++++ 文書抜粋

現地時間18日、アイススレッジホッケーは準決勝の2試合を実施。正午から行われた第一試合は、予選グループA2位の日本と、グループB1位のカナダが対戦した。試合は、日本が3-1でカナダを破り、史上初の決勝進出を決めた。日本は先制点を挙げられたあと、第2ピリオドに遠藤のシュートで同点に追いつき、最終ピリオドに上原が追加点を挙げて優勢に。試合終了16秒前には、さらに1点を追加し、最強・カナダを破った。
日本が、ついにやってくれた。“王者”カナダに勝利。しかも、準決勝という大舞台で、自分たちのプレースタイルを守って勝った。対カナダ戦としては、練習試合、公式戦を通して、実に2002年ソルトレークシティパラリンピックの予選以来、8年ぶりの勝利だった。
第1ピリオド 先制点はカナダ
カナダはどの選手も“上手さ”があるが、なかでもフォワードのGreg WESTLAKE、Brad BOWDEN、Billy BRIDGESの3選手は、加えて抜群のスピード、パックコントロール、ボディバランスを兼ね備えている。日本はこの「最強フォワードライン」を徹底的にマーク。マンツーマンでブロックし、突破されても2枚、3枚とディフェンスをかぶせて、カナダの攻撃リズムを崩した。

++++++++

## 要件一覧
1: アイススレッジホッケー準決勝の記事について、次の(a)〜(c)が記事の内容と一致するかを判定してください。各項目は「はい」か「いいえ」で答え、判定の根拠となる記事中の語句をそのまま引用すること。
(a) 日本は予選グループAを2位で通過していた。
(b) 第2ピリオドの同点ゴールは上原のシュートによるものだった。
(c) 日本の対カナダ戦の勝利は、2002年ソルトレークシティパラリンピックの予選以来だった。
2: アイススレッジホッケー準決勝の記事を、最後の文の直後から引き継いで書き進めてください。

++++ データ部

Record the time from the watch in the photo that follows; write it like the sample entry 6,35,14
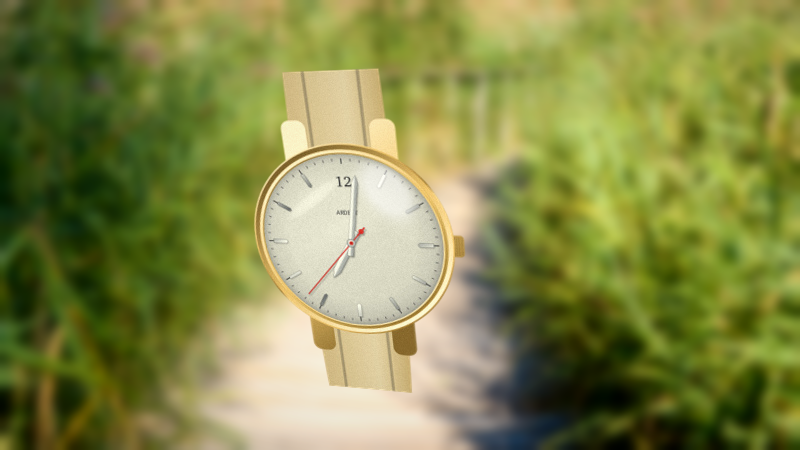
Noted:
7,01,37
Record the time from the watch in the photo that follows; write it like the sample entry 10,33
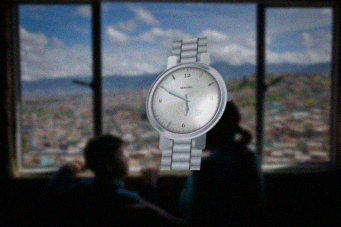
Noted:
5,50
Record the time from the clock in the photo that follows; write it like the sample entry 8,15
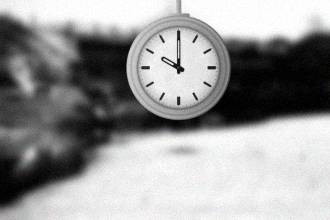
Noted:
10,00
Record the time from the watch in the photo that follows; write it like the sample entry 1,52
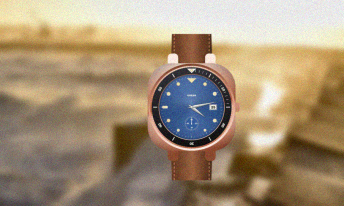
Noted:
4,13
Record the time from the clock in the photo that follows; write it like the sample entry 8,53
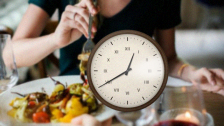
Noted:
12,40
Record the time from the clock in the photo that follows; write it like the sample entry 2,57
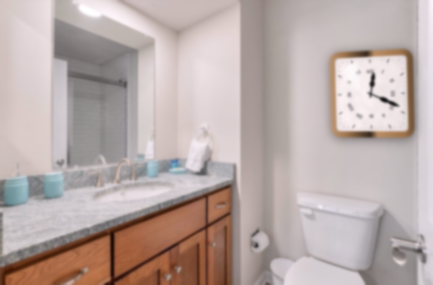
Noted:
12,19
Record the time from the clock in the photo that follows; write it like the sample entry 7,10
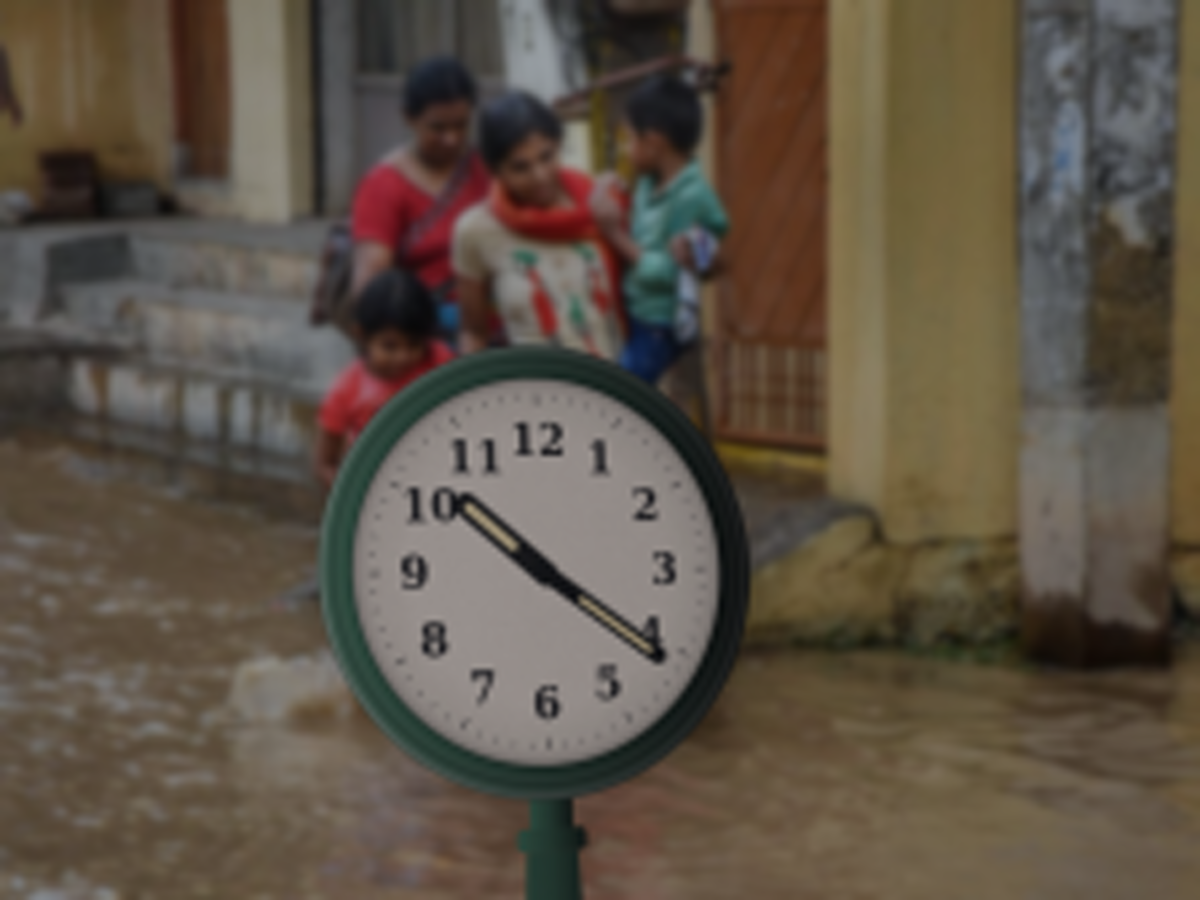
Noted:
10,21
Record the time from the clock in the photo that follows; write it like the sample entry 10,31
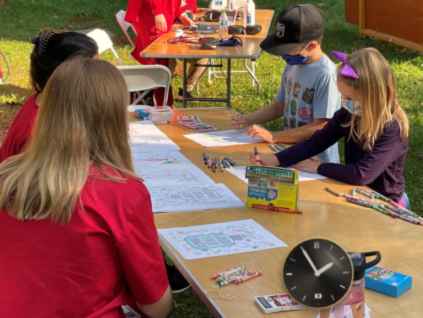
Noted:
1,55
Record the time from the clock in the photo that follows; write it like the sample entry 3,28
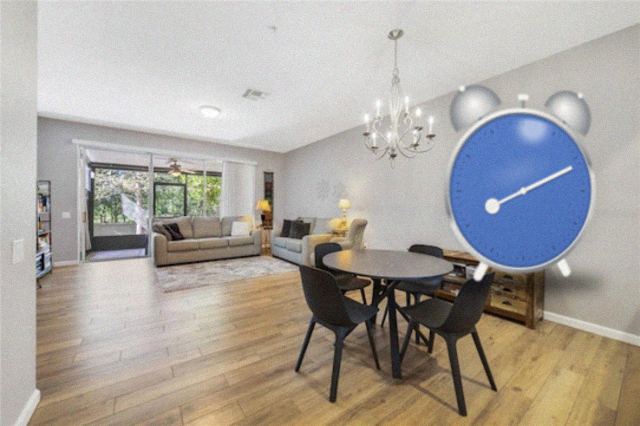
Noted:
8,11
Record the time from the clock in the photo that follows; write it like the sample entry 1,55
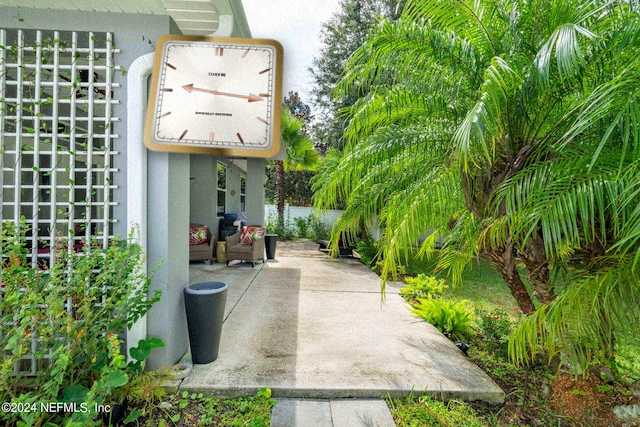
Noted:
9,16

++++++++

## 出力結果
1:
(a) はい：「予選グループA2位の日本」
(b) いいえ：「第2ピリオドに遠藤のシュートで同点に追いつき」
(c) はい：「実に2002年ソルトレークシティパラリンピックの予選以来、8年ぶりの勝利だった」

2:
だが、リンク中央付近で激しい攻防からBRIDGESと石田真彦(DF)が接触。日本がペナルティをとられた。そして、キルプレー中の9分56秒にMarc DORION(FW)がゴール前に詰め寄り、しぶとくシュート。日本の守護神・永瀬充が一度目は体で、2度目は右腕で止めたが体勢を崩し、パックがこぼれたところをDORIONに押し込まれた。
第2ピリオド 遠藤の1発で同点に
先制点を挙げられた日本だが、焦りはなかった。前半、相手ディフェンスを引きつけてパスをつなぎ、シュートを放つなど、自分たちの攻撃の形を作ってゲームメーク。そして、日本の丁寧なボディチェックはじわじわとカナダを追い込む。7分33秒、攻めあぐねるカナダのパスをリンク中央付近で遠藤がカット。そのままゴール前に持ち込み、ゴール右隅に強烈なスライドシュートを決めた。
このあと、BOWDENに強烈なシュートを放たれ、ヒヤリとする場面もあったが、ここはゴールポストにはじかれノーゴール。日本の勢いが、ツキを呼び込んだようだった。
第3ピリオド 上原の鮮やかなシュートで逆転
2ピリを終わり、シュート数こそカナダが14本、日本が8本と、カナダが上回っているが、ここまでの流れは日本。だが、自国開催のパラのホッケー競技で、絶対に「負け」は許されないカナダは、開始早々に猛攻をしかける。対して、意地でも止めたい日本は、まさに全員が全身全霊をかけてディフェンス。GK・永瀬も神がかり的なファインセーブを連発して、ゴールを割らせなかった。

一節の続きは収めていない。